Un problème de justice sociale
Dans les faits, les ZFE vont avant tout pénaliser les plus pauvres, c’est-à-dire ceux qui roulent dans les véhicules les plus anciens. D’après la dernière enquête mobilité de l’Insee, 38% des ménages les moins favorisés possèdent un véhicule très polluant, et seront donc exclus de la circulation en ville – chez les plus riches, ce chiffre est quatre fois moins élevé. En Seine-Saint-Denis, ce sont même trois quarts des voitures qui devront rester au garage en 2024. D’autant que, bien évidemment, ceux qui roulent dans les voitures les plus délabrées sont aussi ceux qui ont le moins les moyens d’en changer.
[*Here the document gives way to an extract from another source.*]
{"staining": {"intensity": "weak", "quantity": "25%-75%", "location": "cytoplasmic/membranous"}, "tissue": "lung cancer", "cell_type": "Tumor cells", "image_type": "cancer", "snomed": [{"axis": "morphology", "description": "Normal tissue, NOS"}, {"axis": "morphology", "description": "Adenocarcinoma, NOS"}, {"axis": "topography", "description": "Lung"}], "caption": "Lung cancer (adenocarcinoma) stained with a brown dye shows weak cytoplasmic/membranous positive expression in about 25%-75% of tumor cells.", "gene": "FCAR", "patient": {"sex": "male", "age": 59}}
Certes, le gouvernement a mis en place des aides à l’achat d’un véhicule moins polluant. Mais le reste à charge est trop lourd pour de nombreux foyers. Quant à la location de voiture électrique à 100€ par mois, promise par Emmanuel Macron, elle devrait arriver cette année. Mais on n’en connaît pas les contours, il y a des tensions sur le marché des véhicules électriques, les bornes de recharge ne sont pas disponibles partout. Bref, dans l’état actuel des choses, les ZFE risquent effectivement de priver de leur voiture une partie des plus pauvres. Et je ne parle même pas des professionnels, qui ne pourront pas tous renouveler leur flotte. Nous avons bien, devant nous, une véritable bombe sociale.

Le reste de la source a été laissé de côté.